Since autoclaves and dry heat sterilizers are an infrequent purchase, the cost should not adversely impact salons in the long run. They are easy to use and maintain, and are available in a wide range of unit sizes and levels of automation. The biggest concern seems to be choosing a unit that is too small for the volume of business, and later having to replace it. Distributors should be able to help figure out the proper model based on the volume of salon business and how much time employees have to monitor the unit.  Costs can range from several hundred to thousands of dollars.

From the governing bodies we talked to, none of the other states currently require autoclaving or heat sterilization, but the language is starting to appear in the regulations. For instance, most states require the washing and disinfecting (with EPA-registered disinfectant) of all reusable implements and the immediate disposal of those that are single-use. Tennessee, Vermont, West Virginia, and Indiana are among those that require or suggest storing sanitized implements in a UV sanitizer. Utah pointed out they have some pending changes to the cosmetology regulations, but could not say if they involved sanitation. New Jersey and Georgia specifically list autoclaving as an acceptable form of sterilization, but stop short of requiring it. It’s important to point out that boards don’t have a problem with nail professionals using an autoclave as long as they carry out all of the other required steps. So, simply substituting an autoclave could leave you running afoul of your state’s requirements.

Failure to comply with the minimum standards set by the governing bodies, not only puts you and your client’s health at risk, it jeopardizes your professional license and that of the salon. Offenses can range from warnings, fines, loss of license, and salon closure to lawsuits (should a client be injured).

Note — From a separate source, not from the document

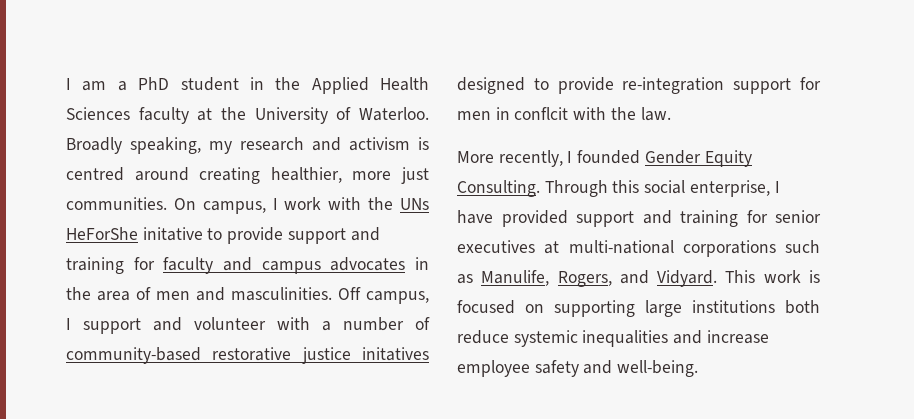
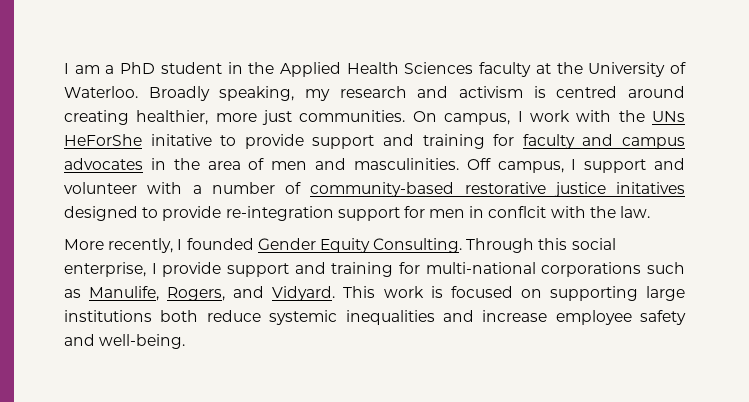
[457,210,821,227] [457,240,560,254] have provided support and training for senior executives at -> [162,262,421,277] provide support and training for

The best way to stay up to date and in compliance is to bookmark the webpage of your state board and visit it often. Mark your calendar to check out the updates and proposed law changes at least once a month and then hold a salon meeting to share the information. Read professional trade journals and network with other nail professionals. Call your state board if you have questions about the specific requirements. The state is happy to help; they view their role as educational, relying on self-regulation and compliance. They cannot be effective without the participation of professionals like you, so speak up, visit hearings, and share your insight on proposals. Together, the state and salons can reach a common goal — healthy, well-informed clients who support the economy, and trust the beauty industry.